### WHAT IS BEING ASKED
Nothing in the listing should be altered when it is copied, and no picture goes into the copy.

### AVAILABLE RECORDS
----

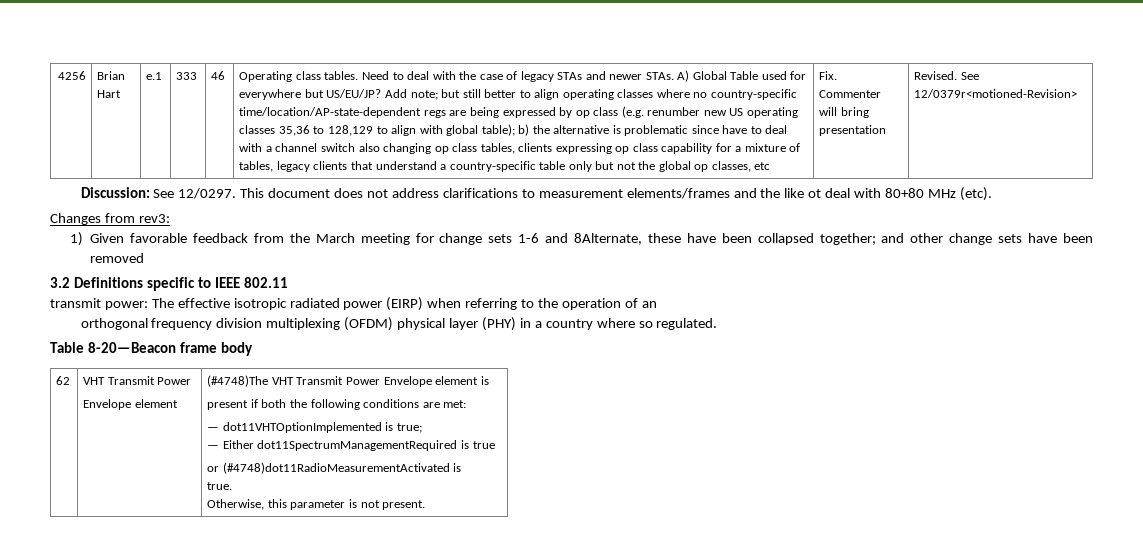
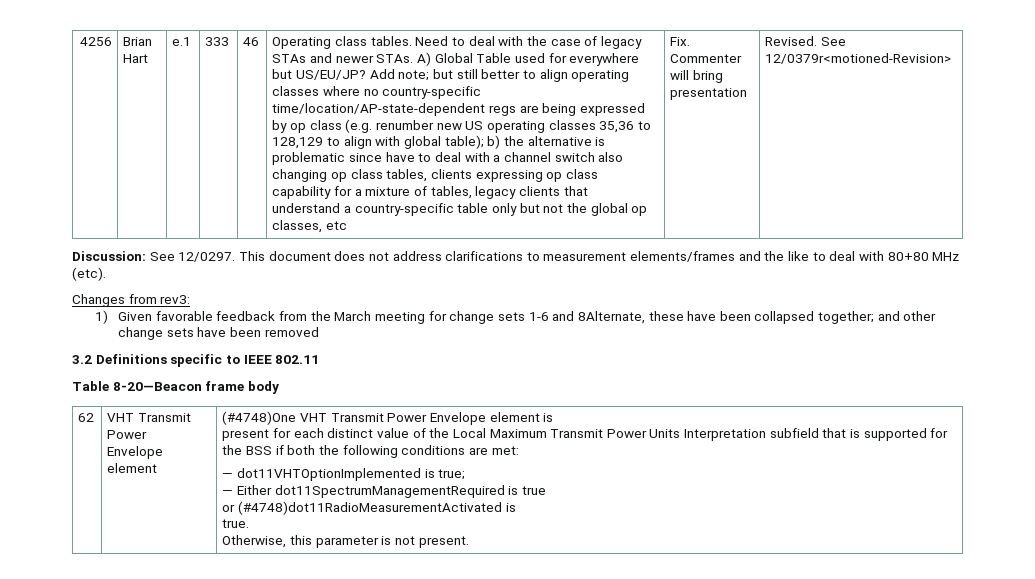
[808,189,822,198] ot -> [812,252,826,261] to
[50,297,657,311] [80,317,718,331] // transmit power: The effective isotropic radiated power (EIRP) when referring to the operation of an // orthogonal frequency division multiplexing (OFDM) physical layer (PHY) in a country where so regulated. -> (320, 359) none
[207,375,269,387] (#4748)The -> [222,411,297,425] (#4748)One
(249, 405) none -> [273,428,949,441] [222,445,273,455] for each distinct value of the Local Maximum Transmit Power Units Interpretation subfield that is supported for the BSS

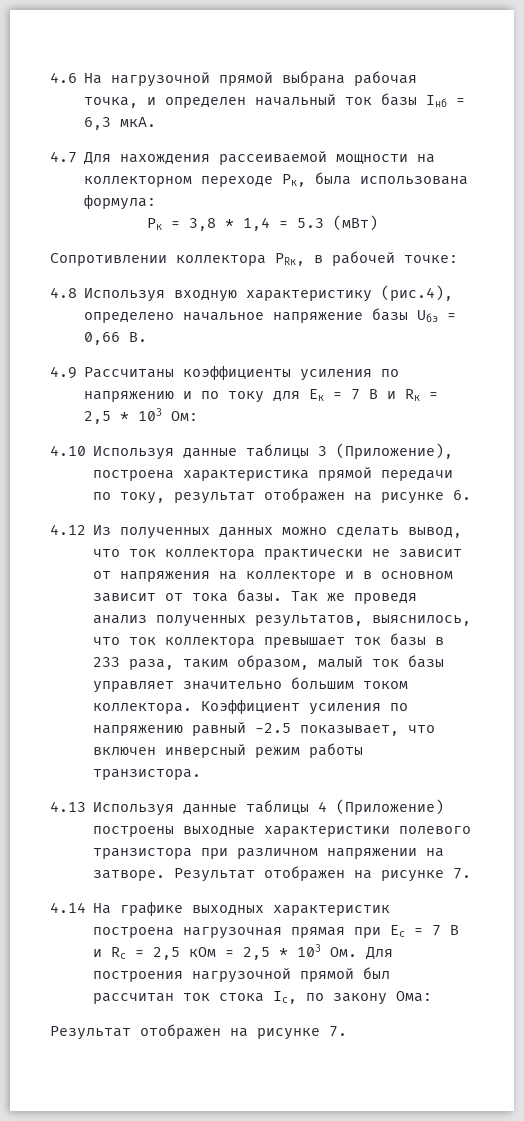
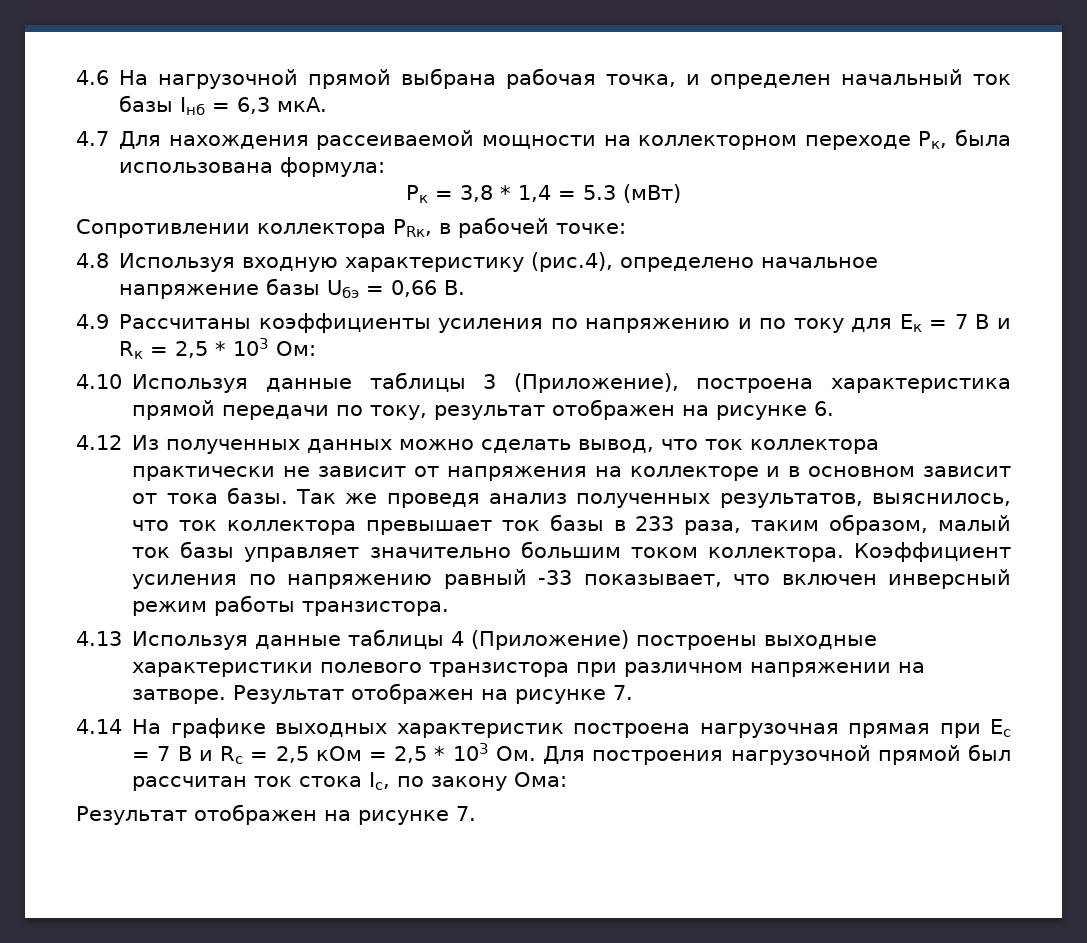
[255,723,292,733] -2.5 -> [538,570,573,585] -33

----

### SOLUTION FOR THIS EXERCISE
[808,189,822,198] ot -> [812,252,826,261] to
[50,297,657,311] [80,317,718,331] // transmit power: The effective isotropic radiated power (EIRP) when referring to the operation of an // orthogonal frequency division multiplexing (OFDM) physical layer (PHY) in a country where so regulated. -> (320, 359) none
[207,375,269,387] (#4748)The -> [222,411,297,425] (#4748)One
(249, 405) none -> [273,428,949,441] [222,445,273,455] for each distinct value of the Local Maximum Transmit Power Units Interpretation subfield that is supported for the BSS

[255,723,292,733] -2.5 -> [538,570,573,585] -33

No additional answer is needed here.